There's an interesting progression of verb tenses in "A Sign from Me to You." The first chorus has the line "I try so hard to prove that I have changed my ways," and the second chorus changes it to "I tried so hard to prove that I have changed my ways." I haven't really looked into this yet either.
It struck me that many of the songs on the album contain similar sort of themes (if "themes" is the right word to describe it).
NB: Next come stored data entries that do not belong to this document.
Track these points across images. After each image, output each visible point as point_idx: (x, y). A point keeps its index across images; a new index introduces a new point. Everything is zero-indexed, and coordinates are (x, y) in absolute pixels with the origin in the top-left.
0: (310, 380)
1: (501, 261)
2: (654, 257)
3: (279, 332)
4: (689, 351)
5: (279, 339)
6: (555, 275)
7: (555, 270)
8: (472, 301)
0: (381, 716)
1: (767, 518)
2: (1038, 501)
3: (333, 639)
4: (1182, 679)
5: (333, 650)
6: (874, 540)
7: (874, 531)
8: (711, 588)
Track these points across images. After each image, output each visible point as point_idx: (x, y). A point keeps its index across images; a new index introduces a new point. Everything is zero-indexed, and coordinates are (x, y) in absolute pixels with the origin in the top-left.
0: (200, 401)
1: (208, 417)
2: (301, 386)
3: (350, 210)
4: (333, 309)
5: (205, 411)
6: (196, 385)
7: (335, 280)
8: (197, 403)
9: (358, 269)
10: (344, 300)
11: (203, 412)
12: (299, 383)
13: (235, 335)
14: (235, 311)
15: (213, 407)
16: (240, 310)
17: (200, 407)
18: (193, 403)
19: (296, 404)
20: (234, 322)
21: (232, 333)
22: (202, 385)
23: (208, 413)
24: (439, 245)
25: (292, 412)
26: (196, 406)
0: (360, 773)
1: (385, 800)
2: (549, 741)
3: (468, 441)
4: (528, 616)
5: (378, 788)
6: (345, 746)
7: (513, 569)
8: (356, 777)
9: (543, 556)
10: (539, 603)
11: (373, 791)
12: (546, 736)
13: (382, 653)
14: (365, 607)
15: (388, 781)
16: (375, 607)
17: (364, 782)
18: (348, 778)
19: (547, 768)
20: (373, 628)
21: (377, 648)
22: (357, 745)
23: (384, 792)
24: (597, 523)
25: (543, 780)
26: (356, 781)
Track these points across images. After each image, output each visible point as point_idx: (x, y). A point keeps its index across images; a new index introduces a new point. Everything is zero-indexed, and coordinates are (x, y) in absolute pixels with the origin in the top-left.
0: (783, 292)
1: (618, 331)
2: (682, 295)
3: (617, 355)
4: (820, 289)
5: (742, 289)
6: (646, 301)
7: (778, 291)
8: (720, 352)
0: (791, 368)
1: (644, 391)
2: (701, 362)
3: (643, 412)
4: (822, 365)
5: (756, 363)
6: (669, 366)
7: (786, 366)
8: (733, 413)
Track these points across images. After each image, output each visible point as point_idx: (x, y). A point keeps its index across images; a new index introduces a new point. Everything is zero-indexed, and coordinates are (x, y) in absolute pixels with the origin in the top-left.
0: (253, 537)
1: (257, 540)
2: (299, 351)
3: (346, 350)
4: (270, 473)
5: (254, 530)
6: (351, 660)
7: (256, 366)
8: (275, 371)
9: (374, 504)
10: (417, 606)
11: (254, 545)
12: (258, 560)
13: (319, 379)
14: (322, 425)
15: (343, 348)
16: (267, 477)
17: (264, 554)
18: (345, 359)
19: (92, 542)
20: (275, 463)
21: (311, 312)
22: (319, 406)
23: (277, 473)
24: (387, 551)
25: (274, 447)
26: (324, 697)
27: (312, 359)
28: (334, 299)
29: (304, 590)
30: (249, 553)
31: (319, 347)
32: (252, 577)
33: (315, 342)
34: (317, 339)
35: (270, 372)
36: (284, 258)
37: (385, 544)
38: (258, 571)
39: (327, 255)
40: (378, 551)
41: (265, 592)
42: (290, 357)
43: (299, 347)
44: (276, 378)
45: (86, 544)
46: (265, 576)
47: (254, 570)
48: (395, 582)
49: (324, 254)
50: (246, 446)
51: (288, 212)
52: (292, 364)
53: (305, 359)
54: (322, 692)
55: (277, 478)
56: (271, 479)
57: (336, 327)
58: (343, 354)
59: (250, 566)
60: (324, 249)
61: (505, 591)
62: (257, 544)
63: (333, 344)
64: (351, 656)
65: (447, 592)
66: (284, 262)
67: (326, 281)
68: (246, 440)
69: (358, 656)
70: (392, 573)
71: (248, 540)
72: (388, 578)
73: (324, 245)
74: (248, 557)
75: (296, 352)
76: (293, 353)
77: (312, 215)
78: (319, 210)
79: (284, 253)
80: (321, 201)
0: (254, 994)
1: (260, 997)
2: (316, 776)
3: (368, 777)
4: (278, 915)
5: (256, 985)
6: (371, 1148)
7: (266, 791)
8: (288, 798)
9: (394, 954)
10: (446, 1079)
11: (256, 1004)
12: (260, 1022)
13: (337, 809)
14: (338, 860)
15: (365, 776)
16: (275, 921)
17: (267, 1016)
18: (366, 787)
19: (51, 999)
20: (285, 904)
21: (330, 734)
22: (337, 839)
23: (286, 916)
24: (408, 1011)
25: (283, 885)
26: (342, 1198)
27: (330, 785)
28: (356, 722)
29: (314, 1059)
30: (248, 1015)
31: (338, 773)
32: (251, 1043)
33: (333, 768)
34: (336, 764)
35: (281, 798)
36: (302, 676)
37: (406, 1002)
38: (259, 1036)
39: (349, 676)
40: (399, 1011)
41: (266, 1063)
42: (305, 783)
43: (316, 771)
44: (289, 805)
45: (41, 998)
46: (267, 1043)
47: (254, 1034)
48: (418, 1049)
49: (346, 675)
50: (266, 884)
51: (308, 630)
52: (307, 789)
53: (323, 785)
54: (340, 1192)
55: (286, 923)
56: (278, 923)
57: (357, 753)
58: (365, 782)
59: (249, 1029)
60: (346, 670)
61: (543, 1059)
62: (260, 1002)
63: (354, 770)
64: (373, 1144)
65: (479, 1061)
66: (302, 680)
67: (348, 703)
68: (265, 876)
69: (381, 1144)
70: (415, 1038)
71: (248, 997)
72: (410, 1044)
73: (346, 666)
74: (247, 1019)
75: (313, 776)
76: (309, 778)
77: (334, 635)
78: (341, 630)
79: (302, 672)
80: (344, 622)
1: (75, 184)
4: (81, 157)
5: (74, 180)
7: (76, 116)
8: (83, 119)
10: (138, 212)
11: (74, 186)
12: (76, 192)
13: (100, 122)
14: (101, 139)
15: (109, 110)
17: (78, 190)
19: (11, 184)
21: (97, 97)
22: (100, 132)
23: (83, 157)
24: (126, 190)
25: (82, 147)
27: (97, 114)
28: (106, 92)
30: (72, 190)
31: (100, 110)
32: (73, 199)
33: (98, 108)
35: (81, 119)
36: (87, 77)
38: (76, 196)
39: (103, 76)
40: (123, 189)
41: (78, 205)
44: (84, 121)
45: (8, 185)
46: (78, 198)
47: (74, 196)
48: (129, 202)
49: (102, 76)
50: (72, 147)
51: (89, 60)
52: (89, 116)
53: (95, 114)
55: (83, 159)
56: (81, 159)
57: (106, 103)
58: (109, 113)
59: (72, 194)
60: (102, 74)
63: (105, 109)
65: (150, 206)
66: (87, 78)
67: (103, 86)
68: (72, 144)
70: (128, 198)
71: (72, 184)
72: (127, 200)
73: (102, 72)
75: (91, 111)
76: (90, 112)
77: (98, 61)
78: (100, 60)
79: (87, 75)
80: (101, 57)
Basically, a lot of the songs talk about songs (sometimes breaking the fourth wall, or whatever the sonic equivalent is) and wine.
As far as songs, you have "This is a song written exclusively for me" in "Exclusively for Me," "Funny how the only song I could ever write for you / Is when you said you finally had enough" in "How Wrong Can One Man Be," and "Now that we've written this song / How could we dare to be wrong" in "How Could We Dare to Be Wrong."
And as for wine: "So don't you worry, I'm here for the day / With a bottle of wine on my knee" in "I Want Some More," "Hey, I said, 'Darling, it seems a waste of time / Hey, all we do is sit and drink our Spanish wine'" in "Andorra," and "Take me up, fill my cup with your wine" in "How Could We Dare to Be Wrong."
I think there's also a not insignificant number of references to remembering and summer, which seems a natural extension of Zombies themes, but I'll save that for later.